• Exercise input
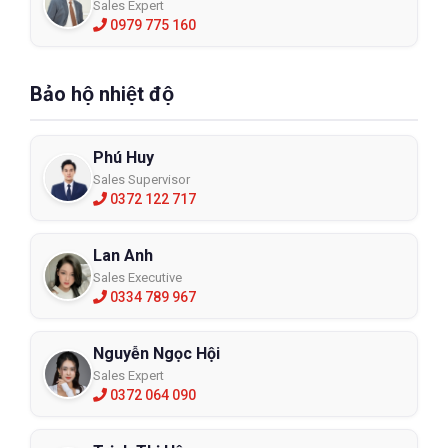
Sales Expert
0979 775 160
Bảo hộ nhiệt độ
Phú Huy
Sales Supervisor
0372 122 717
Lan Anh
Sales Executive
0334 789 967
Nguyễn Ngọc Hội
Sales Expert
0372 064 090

* * *

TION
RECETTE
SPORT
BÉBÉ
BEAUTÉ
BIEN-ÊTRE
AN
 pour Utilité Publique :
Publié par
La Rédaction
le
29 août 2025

• Task requirements
Every line of the listing above that contains "Sales" is to be copied.

• Task output
Sales Expert
Sales Supervisor
Sales Executive
Sales Expert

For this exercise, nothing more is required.